## EXERCISE OBJECTIVE:
Update the items below, starting at the line that has "your customer care in usa startes here" and stopping after the line that has "Your Outsourced, Nearshore Business". Replace "Nearshore" with "Offshore" and give only those lines back with nothing else changed.
========
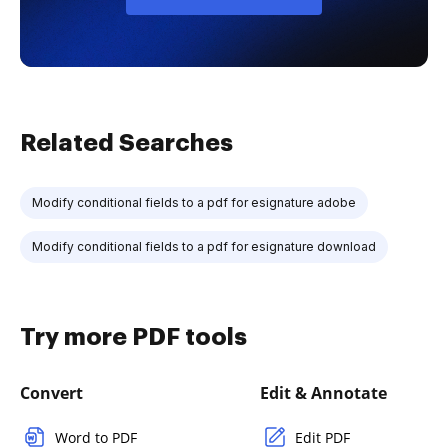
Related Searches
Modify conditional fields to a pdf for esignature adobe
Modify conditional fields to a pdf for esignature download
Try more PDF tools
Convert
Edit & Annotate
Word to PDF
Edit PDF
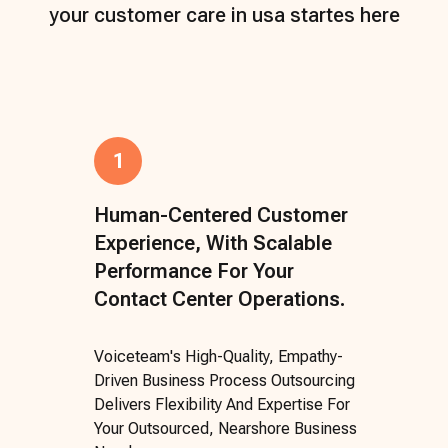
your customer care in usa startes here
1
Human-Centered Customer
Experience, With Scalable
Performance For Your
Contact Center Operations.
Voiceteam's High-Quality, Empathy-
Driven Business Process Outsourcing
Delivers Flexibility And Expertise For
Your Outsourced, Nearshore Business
========
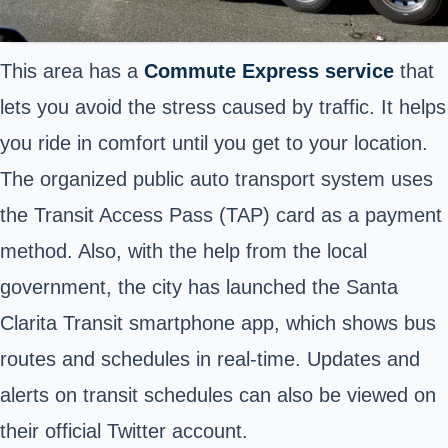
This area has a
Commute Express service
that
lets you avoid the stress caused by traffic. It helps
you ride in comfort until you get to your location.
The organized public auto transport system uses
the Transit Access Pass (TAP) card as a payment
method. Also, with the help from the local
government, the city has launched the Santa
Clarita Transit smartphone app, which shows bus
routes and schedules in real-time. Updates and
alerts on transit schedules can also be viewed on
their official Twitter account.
========
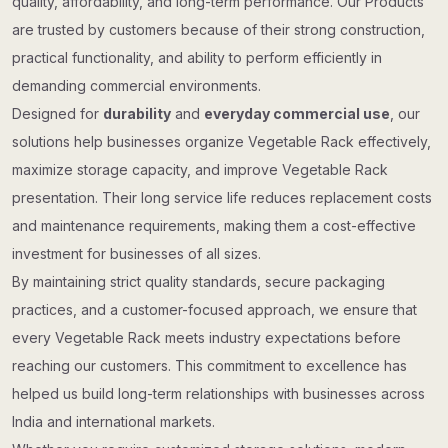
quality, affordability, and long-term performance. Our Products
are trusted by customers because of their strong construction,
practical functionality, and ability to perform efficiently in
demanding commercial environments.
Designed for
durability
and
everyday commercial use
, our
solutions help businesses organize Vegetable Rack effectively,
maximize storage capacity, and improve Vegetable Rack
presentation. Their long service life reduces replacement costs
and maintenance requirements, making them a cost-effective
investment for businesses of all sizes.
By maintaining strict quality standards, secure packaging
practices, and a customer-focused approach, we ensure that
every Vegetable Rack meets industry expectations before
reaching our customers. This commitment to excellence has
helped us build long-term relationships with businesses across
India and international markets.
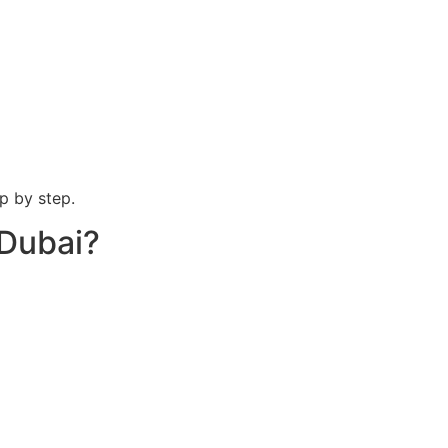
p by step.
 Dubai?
========
## ANSWER TO THIS TASK:
your customer care in usa startes here
1
Human-Centered Customer
Experience, With Scalable
Performance For Your
Contact Center Operations.
Voiceteam's High-Quality, Empathy-
Driven Business Process Outsourcing
Delivers Flexibility And Expertise For
Your Outsourced, Offshore Business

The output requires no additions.